### Exercise passage
= = =

Tech mergers may need examination outside normal competition law – LSE professor

Mergers by data-rich tech firms may need to be examined in a fresh way, outside of normal competition and privacy law structures, because of the vast amounts power personal data gives them, a law professor at the London School of Economics has said.

In a talk entitled Recasting Private Power: Tech Giants as Digital Utilities, Prof Orla Lynskey spoke about the strategic position of content and service providers such as Facebook and Google, noting they had a monopoly, or quasi-monopoly, over information flows.

Prof Lynskey suggested EU anti-trust regulators had also not examined crucial aspects of Facebook’s acquisition of WhatsApp in 2014, because they had not looked at the personal data aspect of the businesses.

She told the event at the at the ADAPT Centre for Digital Content Technology at Trinity College Dublin that the huge volumes of personal data processed by such companies could allow them to profile individuals, giving them a “God’s eye view” using personal data.

There also seemed to be a growing policy concern about the “data power” of such tech companies.

Exploring the question of whether this power warranted some of specific regulatory intervention above and beyond existing regulatory regimes, Prof Lynskey suggested that treating data-driven agreements and mergers in a different way, might prevent the “artificial accumulation” of large databases.

One example of where this could have happened was the Facebook and WhatsApp merger which was cleared by both the Federal Trade Commission in the US and the European Commission, she said.

The merger had been cleared on a similar basis to those involving Google’s acquisition of various home devices, which was that Facebook and WhatsApp were not direct competitors in any particular market.

Prof Lynskey said this ignored “some very critical points”.

“They failed to examine why up to 50 per cent of WhatsApp users did in fact have a Facebook account and yet preferred to use WhatsApp over Facebook Messenger,” she said.

“You could at least surmise that part of the reason why some people preferred WhatsApp over Facebook Messenger was privacy related.”

“That factor was not considered.”

“Was WhatsApp here a maverick that offered individuals a privacy-protecting alternative to Facebook? They didn’t consider why Facebook wanted this transaction to go through in the first place.”

In May, the European Commission’s anti-trust regulators fined Facebook €110 million for negligently or recklessly misleading it in relation to the merger.

“The EU commissioner should, perhaps have been asking, if the plan was not to merge these datasets, Facebook wanted to acquire WhatsApp – what was the commercial impetus for the transaction,” Prof Lynskey said.

She said that in the case of a media merger, the impact it might have on freedom of expression was examined.

She asked whether it might be possible to have a similar, non-competition and non-economic assessment of the impact of such mergers on data protection and privacy and whether the aggregation of datasets might give rise to particular concerns.

“I think that’s one practical starting point that’s a little less severe than treating tech giants like digital utilities,” she said.

Prof Lynskey suggested another factor in such mergers had been “perhaps rather weak data enforcement to date, where we have this disconnect between the law on the books and the way in which it’s applied in practice”.

Prof Lynskey has been an assistant professor in the law department at the London School of Economics since September 2012. She teaches and conducts research in the areas of data protection, technology regulation, digital rights and EU law.

= = =

### Required actions
**1.** Check three statements against the article on tech mergers: (a) the Facebook and WhatsApp merger was cleared by both US and EU regulators, (b) Prof Lynskey has been at the London School of Economics since September 2014, and (c) up to half of WhatsApp users had a Facebook account. Answer yes or no for each, quoting the deciding words.
**2.** Echo everything in the tech mergers article from "She told the" down to "such tech companies.".

### Data shown

= = =

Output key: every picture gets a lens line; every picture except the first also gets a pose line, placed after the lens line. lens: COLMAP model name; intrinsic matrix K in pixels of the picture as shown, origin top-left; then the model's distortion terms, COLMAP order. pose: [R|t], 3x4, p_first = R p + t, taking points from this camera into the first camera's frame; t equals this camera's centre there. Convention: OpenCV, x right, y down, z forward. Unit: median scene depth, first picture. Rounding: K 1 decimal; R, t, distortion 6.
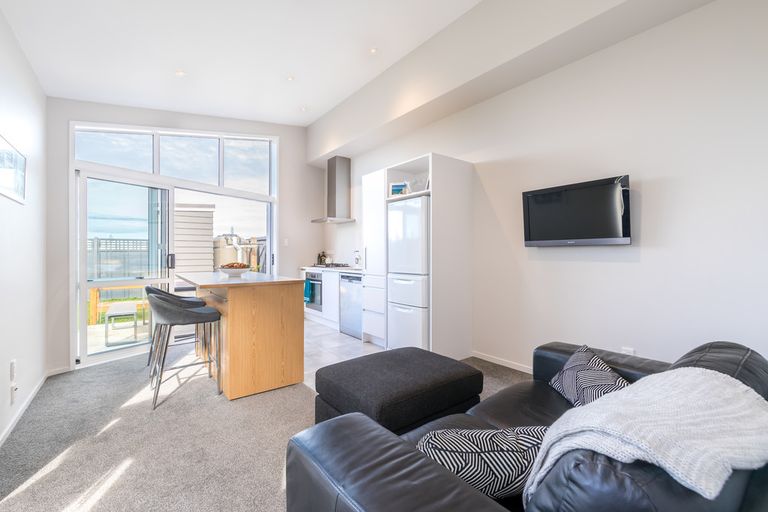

= = =

### Numbered responses
**1.**
(a) Yes: "cleared by both the Federal Trade Commission in the US and the European Commission"
(b) No: "since September 2012"
(c) Yes: "up to 50 per cent of WhatsApp users did in fact have a Facebook account"

**2.**
She told the event at the at the ADAPT Centre for Digital Content Technology at Trinity College Dublin that the huge volumes of personal data processed by such companies could allow them to profile individuals, giving them a “God’s eye view” using personal data.

There also seemed to be a growing policy concern about the “data power” of such tech companies.